Doubleheader Win at Glen

“The Car Doctor”
Ryan Pilla, besides winning two national S.C.C.A. races at Watkins Glen recently, also set a course record for Mazdas.

   Ryan Pilla, “the Car Doctor,” won both ends of a national sports car doubleheader at Watkins Glen over the course of a recent weekend, setting the track’s speed record for Mazdas in the process.
    “I’ve been racing all summer long, and I’ve always been in the top five,” Pilla said on his return, “though this is my biggest achievement — the Sports Car Club of America’s Mazda series has been contested since 1990, almost 23 years.”
    Watkins Glen, he said in answer to a question, was “similar to the old Bridgehampton track, though there’s significant elevation, it being upstate.”
    The opener, said Pilla, was “on the long [3.4-mile] track. I had the pole position; there were 60 entries in the field. I went from first to third to fifth and back to second with two minutes left in the 40-minute race. I was able to outbrake the car that was in first going into a high-speed turn at about 135 miles per hour, and was able to take the lead again with two laps remaining and took the checkered flag.”

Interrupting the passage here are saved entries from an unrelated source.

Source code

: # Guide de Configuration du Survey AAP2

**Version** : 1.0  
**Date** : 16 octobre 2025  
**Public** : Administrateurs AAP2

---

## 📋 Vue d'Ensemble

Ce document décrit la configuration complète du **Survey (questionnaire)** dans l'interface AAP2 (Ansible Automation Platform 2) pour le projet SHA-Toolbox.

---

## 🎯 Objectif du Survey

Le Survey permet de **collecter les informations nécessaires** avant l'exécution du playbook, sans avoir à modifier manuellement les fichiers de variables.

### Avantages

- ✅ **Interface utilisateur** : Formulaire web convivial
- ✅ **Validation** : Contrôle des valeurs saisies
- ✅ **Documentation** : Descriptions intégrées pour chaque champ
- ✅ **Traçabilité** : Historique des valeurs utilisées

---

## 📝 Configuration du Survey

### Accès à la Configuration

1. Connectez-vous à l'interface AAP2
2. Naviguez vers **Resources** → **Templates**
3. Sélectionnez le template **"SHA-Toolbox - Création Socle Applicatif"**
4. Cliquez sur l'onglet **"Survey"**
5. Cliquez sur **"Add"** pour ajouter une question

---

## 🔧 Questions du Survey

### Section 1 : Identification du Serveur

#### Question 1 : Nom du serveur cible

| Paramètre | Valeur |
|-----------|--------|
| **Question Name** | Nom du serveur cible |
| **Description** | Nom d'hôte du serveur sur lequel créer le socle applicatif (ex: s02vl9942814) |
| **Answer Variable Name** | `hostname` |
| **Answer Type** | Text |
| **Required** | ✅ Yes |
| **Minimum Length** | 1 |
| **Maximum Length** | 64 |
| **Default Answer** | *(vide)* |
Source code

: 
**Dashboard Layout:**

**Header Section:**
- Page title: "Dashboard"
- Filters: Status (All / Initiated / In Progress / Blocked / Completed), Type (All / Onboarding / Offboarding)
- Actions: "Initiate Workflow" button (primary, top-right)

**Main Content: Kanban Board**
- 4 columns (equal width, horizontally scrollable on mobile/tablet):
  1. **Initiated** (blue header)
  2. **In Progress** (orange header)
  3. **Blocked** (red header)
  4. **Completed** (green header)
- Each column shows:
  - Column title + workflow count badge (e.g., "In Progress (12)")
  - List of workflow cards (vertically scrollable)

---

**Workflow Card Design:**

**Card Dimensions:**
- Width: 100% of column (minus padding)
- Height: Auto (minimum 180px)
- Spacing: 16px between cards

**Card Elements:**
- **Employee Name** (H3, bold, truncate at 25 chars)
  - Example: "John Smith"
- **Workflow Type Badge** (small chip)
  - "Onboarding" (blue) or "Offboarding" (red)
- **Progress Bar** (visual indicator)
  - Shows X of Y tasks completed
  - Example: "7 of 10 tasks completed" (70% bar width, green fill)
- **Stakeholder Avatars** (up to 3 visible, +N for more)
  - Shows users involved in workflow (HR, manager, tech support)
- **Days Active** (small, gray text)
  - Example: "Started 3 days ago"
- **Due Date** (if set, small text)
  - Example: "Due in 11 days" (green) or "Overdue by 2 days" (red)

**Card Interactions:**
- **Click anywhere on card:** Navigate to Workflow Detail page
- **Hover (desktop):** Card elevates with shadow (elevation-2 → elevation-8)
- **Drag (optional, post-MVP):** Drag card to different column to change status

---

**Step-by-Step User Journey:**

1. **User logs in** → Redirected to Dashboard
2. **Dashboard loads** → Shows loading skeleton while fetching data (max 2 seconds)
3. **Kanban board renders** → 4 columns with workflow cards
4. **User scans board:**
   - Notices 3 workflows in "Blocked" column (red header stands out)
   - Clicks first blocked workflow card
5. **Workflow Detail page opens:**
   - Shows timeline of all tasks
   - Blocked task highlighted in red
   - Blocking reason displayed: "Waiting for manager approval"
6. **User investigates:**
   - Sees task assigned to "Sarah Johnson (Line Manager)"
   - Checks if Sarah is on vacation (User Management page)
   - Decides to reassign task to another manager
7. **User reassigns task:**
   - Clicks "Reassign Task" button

    Pilla and his Car Doctor Motorsports crew, which had built “a brand new” Mazda for the weekend, then went to work preparing the car for the second race the following day over the short (2.451-mile) course. “This track,” said Pilla, “is known as the Nascar track because Nascar runs its sprint series races on it. I qualified second out of 60 and was thus one position shy of the pole.”
    “My goal was to be in the top five,” he continued, “but I moved into first place after the third lap and stayed in first place for the entire race.”
    “As the front pack reached the 35th minute of the 40-minute race, lap traffic started to play an interesting role. We had to keep our composure vis-a-vis each other while trying to get past the lap traffic at the same time. The top three were all within a car length of each other, with fourth through eighth not far behind. It was anyone’s race. . . . It was a door, nose, to tail photo finish. Coming out of the last turn before the final straightaway, I was able to hold on and cross the finish line a half-car length ahead of the second-place guy, who almost, through drafting, was able to slingshot by me. What a race!”
    “The spectators said it was one of the best racing events they’d seen in years. But it wasn’t over for me yet: I had to go to the scales to make sure that my car was legal, which it was. Then I learned from the chief steward that I had turned a new track record. . . . It doesn’t get any better than this.”